Strategic thesis

Why women's health translation

Women's health is not just underfunded. It is under-translated. This page states the structural barriers that block science from becoming investable products and adopted care.

The numbers behind the gap

$9.7B

Annual cost of endometriosis in Australia

AIHW & Ernst & Young, 2019

6.5 yrs

Average diagnostic delay for endometriosis

Endometriosis Australia

1 in 9

Australian women affected by endometriosis

AIHW, 2023

<2.5%

NIH budget historically directed to female-specific conditions

NIH RePORTER analysis

$1.7T

Global women's health market opportunity by 2030

McKinsey Health Institute, 2024

75%

Female-prevalent conditions underrepresented in clinical trials

The Lancet, 2020

These figures describe a category where need, prevalence, and economic burden are high — but where translation infrastructure, evidence standards, and commercial pathways remain structurally underdeveloped. The platform addresses this layer.

The binding constraint is often translation, not capital

In some therapeutic areas, capital deploys against a well-mapped path: clear endpoints, established trial norms, and markets that investors already know how to size. In much of women's health, the path is thinner. Teams raise money and still stall because the next decision — what to prove, in what population, on what timeline — is not obvious to regulators, payers, or institutional investors.

The result is a persistent gap between strong research and ventures that can pass diligence: not because teams lack ambition, but because translation infrastructure for this category has been under-built.

Pathophysiology is weaker in parts of the category

Some conditions have incomplete mechanistic models, heterogeneous presentation, or long natural histories. That makes it harder to design interventions with clean causal stories and to defend claims under scrutiny. Investors and partners ask different questions when the biology is still being mapped — and generic diligence templates do not answer them.

Trial design and endpoints are harder

Endpoints may be subjective, composite, or slow to read out. Recruitment can be fragmented across sites and populations. Comparator arms and standard-of-care drift create noise. These issues raise the cost and calendar risk of generating evidence that actually moves the next milestone — not just "more studies" for its own sake.

Reimbursement and adoption are not automatic

Even with regulatory clearance, value stories for payers and health systems can be weak: unclear who benefits when, workforce constraints, and implementation burden. Products fail in the market when access and adoption were treated as late-stage details rather than co-designed with clinical and economic evidence.

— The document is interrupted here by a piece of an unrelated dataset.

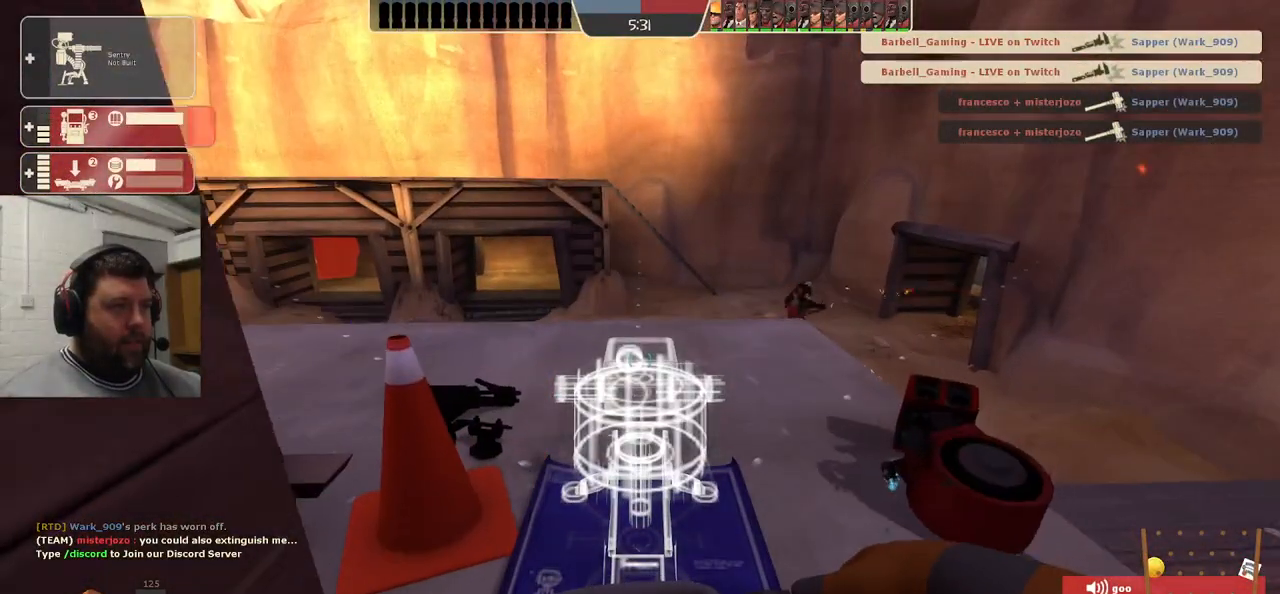
{"buttons": ["R2"], "left_stick": "center", "right_stick": "center", "events": []}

Market sizing is often distorted

Top-down TAM figures can mislead: overlapping labels, under-coded conditions in claims data, and global figures that do not reflect addressable Australian patients or payer behaviour. That distortion shows up in financing conversations and in partner meetings — and it erodes trust when diligence pushes back.

Stigma and trust shape participation and uptake

Sensitive conditions affect trial enrolment, retention, and how people engage with digital or consumer-facing tools. Trust failures — real or perceived — show up as evidence gaps and commercial dead-ends. Product and evidence strategy have to account for that, not bolt on communications after the fact.

Australia's position

Australia has category-defining research assets: strong university programs in reproductive biology, maternal health, and hormonal medicine; a clinical trial infrastructure trusted by global regulators; and the 43.5% R&D Tax Incentive that reduces the cost of early evidence generation.

What is missing is the bridge: specialist translation support that sequences evidence, regulatory, and commercial milestones for women's health specifically — and connects Australian innovations to the capital and partners needed to reach patients.

The platform is designed to be that bridge: national in scope, institution-facing in governance, and built with the ecosystem rather than beside it.

What the platform is for

Women's Health Foundry works this layer: staged de-risking, specialist input on evidence and commercial shape, and ecosystem-aligned partner pathways so selected teams can move toward investable, adoptable ventures.